Il y a des festivals qui ne pourront jamais mourir, à l'image du Woodstock originel de 1969, référence de la performance artistique et du rassemblement en plein air qui appartient à la légende, et il y a des festivals qui se battent pour rester dans l'histoire, pour poursuivre leur histoire.
On pourrait croire que seuls les "petits" doivent développer un tel instinct de survie, et pourtant... Le festival britannique de Glastonbury est le parfait contre-exemple : il ne lui resterait que "trois ou quatre éditions à vivre", selon son organisateur Michael Eavis, 75 ans.
Dans son édition de ce mardi 12 juillet 2011, le quotidien Libération se penche au chevet de la Rolls des rendez-vous estivaux. Sommet des rassemblements en plein air, le Glastonbury Festival recèle une offre incroyablement exhaustive, hébergeant parallèlement au festival de musique un nombre colossal de performances artistiques diverses (théâtre, danse, etc.). Sur le versant musical, l'offre s'est ramifiée au fil du temps depuis la fondation originelle en 1970 et la programmation régulière du festival à partir de 1978, s'ouvrant pleinement et sans ambages à la culture contemporaine : si David Bowie, Peter Gabriel, les Smith ou encore Van Morrison étaient les têtes d'affiche, Oasis et Radiohead faisant irruption dans les années 1990 et Coldplay et Muse dans les années 2000, le rendez-vous joue désormais à fond la carte crossover avec des stars telles que Lady Gaga ou Beyoncé, dans le but avoué de séduire toujours plus de festivaliers.
Le mois dernier, du 22 au 26 juin, la programmation de Beyoncé, U2, Coldplay, Kaiser Chiefs, Fatboy Slim, du Wu-Tang Clan, mais aussi les concerts secrets de Radiohead (avec un avant-goût de sa Basement session) et de Pulp avaient été servis à des dizaines de milliers de festivaliers qui avaient acquis leur billet pas moins de 37 semaines en amont (l'intégralité des billets avait été vendue en quatre heures le dimanche 3 octobre 2010), et avaient permis à la BBC d'enregistrer son record historique d'audience pour la couverture de la manifestation (18,6 millions de téléspectateurs cumulés).Mais les très nombreux aficionados du rendez-vous ont tout intérêt à bien en profiter, puisque l'organisateur, Michael Eavis, annonce la mort programmée du festival de Glastonbury à court terme. Fermier et propriétaire terrien de la région de Glastonbury, l'homme, aujourd'hui âgé de 75 ans et qui organise le rendez-vous annuel via une société dédiée avec l'aide de sa fille (qui a pris le relais de son épouse décédée en 1999), affirme dans une interview au Times, reprise par Libé, que la grosse entreprise familiale perd de l'argent, au point d'avopir frôlé la faillite en 2011 avec un déficit de 22 millions de livres (25 millions d'euros). Impensable au vu de la notoriété mondiale du festival et de son taux de remplissage enviable. Mais Glastonbury paye la rançon de la gloire...

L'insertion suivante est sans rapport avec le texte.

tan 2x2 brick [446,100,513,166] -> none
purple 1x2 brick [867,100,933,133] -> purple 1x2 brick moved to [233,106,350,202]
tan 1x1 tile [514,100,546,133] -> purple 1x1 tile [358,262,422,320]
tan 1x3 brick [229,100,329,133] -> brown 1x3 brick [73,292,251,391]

Times et Libé épinglent deux raisons à ce naufrage que Michael Eavis annonce inéluctable. Premièrement, le leadership de Glastonbury dans le paysage des festivals pousse les artistes à demander des cachets de plus en plus "pharaoniques" pour s'y produire, n'hésitant plus à faire jouer la concurrence entre festivals. Et comme Glastonbury ne peut pas se permettre de laisser échapper les plus grosses têtes d'affiche, ça coûte cher (en l'occurrence, U2 et Beyoncé).
Deuxième aspect, la concurrence d'autres festivals mastodontes en Europe qui "cassent les prix des forfaits et font des offres indécentes aux tourneurs des groupes".
En 2012, Glastonbury n'aura pas lieu. Il ne sera pas encore mort, il se contentera de s'effacer devant les JO d'été de Londres, dont la concurrence pose des problèmes logistiques - service d'ordre, disponibilité de W.C. installables... Les pré-inscriptions pour les billets de l'édition 2013 sont en revanche déjà ouvertes. A ne pas manquer, au cas où.